DOCUMENT EXCERPT:
The Americans With Disabilities Act, passed by a Democratic Congress with support from Republican Senate leader Bob Dole and signed by President George H.W. Bush, is widely regarded as a major bipartisan achievement, in the same rarefied category of near-universally admired legislation as the Civil Rights Act of 1964. In the 2008 presidential campaign, Barack Obama and John McCain both proclaimed their support for the continuing enforcement of the ADA, which gives civil-rights protections to people with disabilities and guarantees equal opportunity for individuals with disabilities in places of public accommodation and government services.

But did the law, which has touched nearly every American's life—more than 50 million Americans have disabilities, and if you've ever pushed a stroller through a curb cut or used a subway elevator you owe the ADA a thank-you note—actually do more harm than good? That's the radical proposition advanced by some conservative and libertarian commentators in the wake of the ADA's 20th anniversary last week.

Kentucky Republican Senate nominee Rand Paul came out against the ADA earlier this year on the grounds that requiring business owners to accommodate people with disabilities is an unfair burden to place on them. This view, much like the reservations Paul expressed about the Civil Rights Act, represents a fairly extreme form of libertarian conservatism that would be unlikely to appeal to moderate voters.

But what if the ADA actually was bad for people with disabilities? Surely then no one would support it except trial lawyers hellbent on finding grist for lawsuits. With that in mind, commentators with views similar to Paul's attack the ADA on both familiar antigovernment grounds and the counterintuitive claim that people with disabilities have been pushed even further out of the workplace by it because employers are reluctant to open themselves—by hiring people with disabilities—to lawsuits or expensive legal requirements under the ADA. Walter Olson of the libertarian Cato Institute distilled the employment argument into a blog post referencing the startling fact that the rate of labor-force participation among people with disabilities has not improved since the law's enactment. (Currently about 60 percent of Americans with disabilities are unemployed.) The New York Times's Ross Douthat argued that Olson may be right and the ADA criticism should not be dismissed.

ENTRIES:

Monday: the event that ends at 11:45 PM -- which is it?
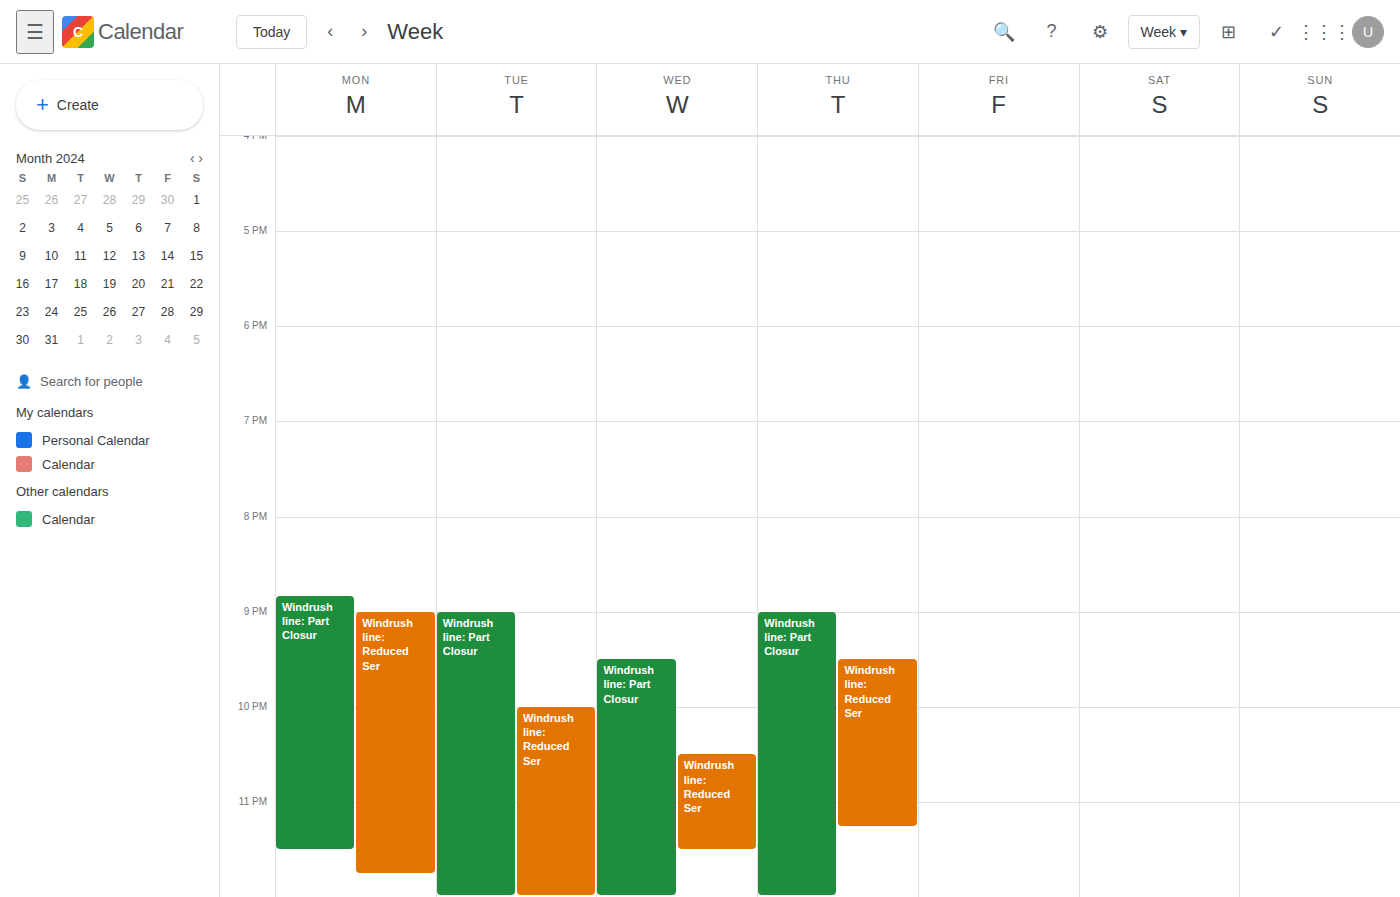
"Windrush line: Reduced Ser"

--

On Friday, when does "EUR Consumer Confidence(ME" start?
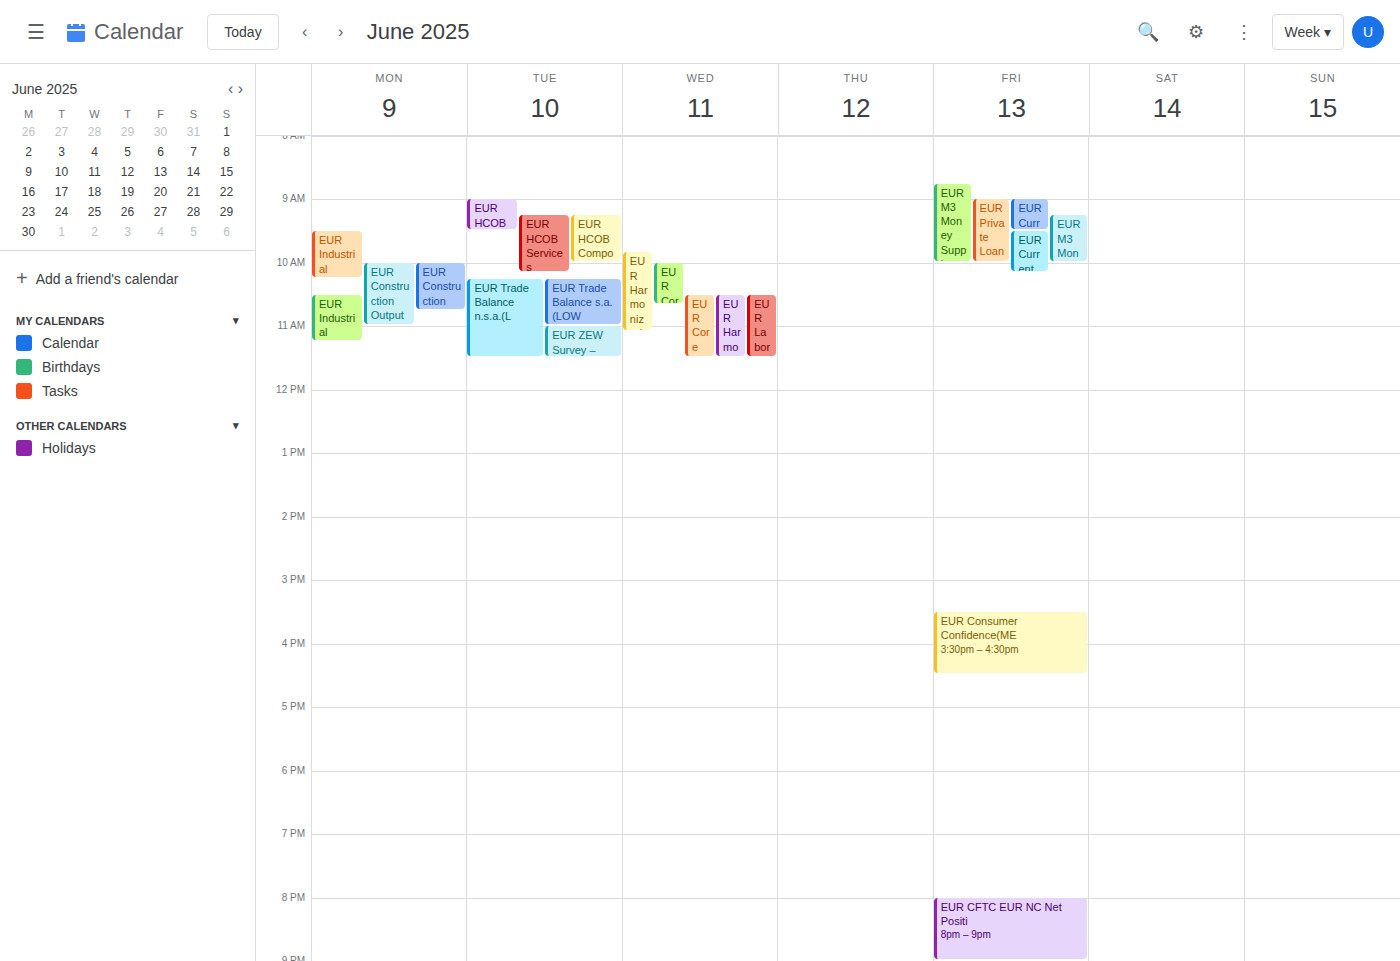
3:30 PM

WRITTEN EXERCISE: Please reproduce the full passage above on the Americans With Disabilities Act, word for word and paragraph by paragraph.

RESPONSE:
The Americans With Disabilities Act, passed by a Democratic Congress with support from Republican Senate leader Bob Dole and signed by President George H.W. Bush, is widely regarded as a major bipartisan achievement, in the same rarefied category of near-universally admired legislation as the Civil Rights Act of 1964. In the 2008 presidential campaign, Barack Obama and John McCain both proclaimed their support for the continuing enforcement of the ADA, which gives civil-rights protections to people with disabilities and guarantees equal opportunity for individuals with disabilities in places of public accommodation and government services.

But did the law, which has touched nearly every American's life—more than 50 million Americans have disabilities, and if you've ever pushed a stroller through a curb cut or used a subway elevator you owe the ADA a thank-you note—actually do more harm than good? That's the radical proposition advanced by some conservative and libertarian commentators in the wake of the ADA's 20th anniversary last week.

Kentucky Republican Senate nominee Rand Paul came out against the ADA earlier this year on the grounds that requiring business owners to accommodate people with disabilities is an unfair burden to place on them. This view, much like the reservations Paul expressed about the Civil Rights Act, represents a fairly extreme form of libertarian conservatism that would be unlikely to appeal to moderate voters.

But what if the ADA actually was bad for people with disabilities? Surely then no one would support it except trial lawyers hellbent on finding grist for lawsuits. With that in mind, commentators with views similar to Paul's attack the ADA on both familiar antigovernment grounds and the counterintuitive claim that people with disabilities have been pushed even further out of the workplace by it because employers are reluctant to open themselves—by hiring people with disabilities—to lawsuits or expensive legal requirements under the ADA. Walter Olson of the libertarian Cato Institute distilled the employment argument into a blog post referencing the startling fact that the rate of labor-force participation among people with disabilities has not improved since the law's enactment. (Currently about 60 percent of Americans with disabilities are unemployed.) The New York Times's Ross Douthat argued that Olson may be right and the ADA criticism should not be dismissed.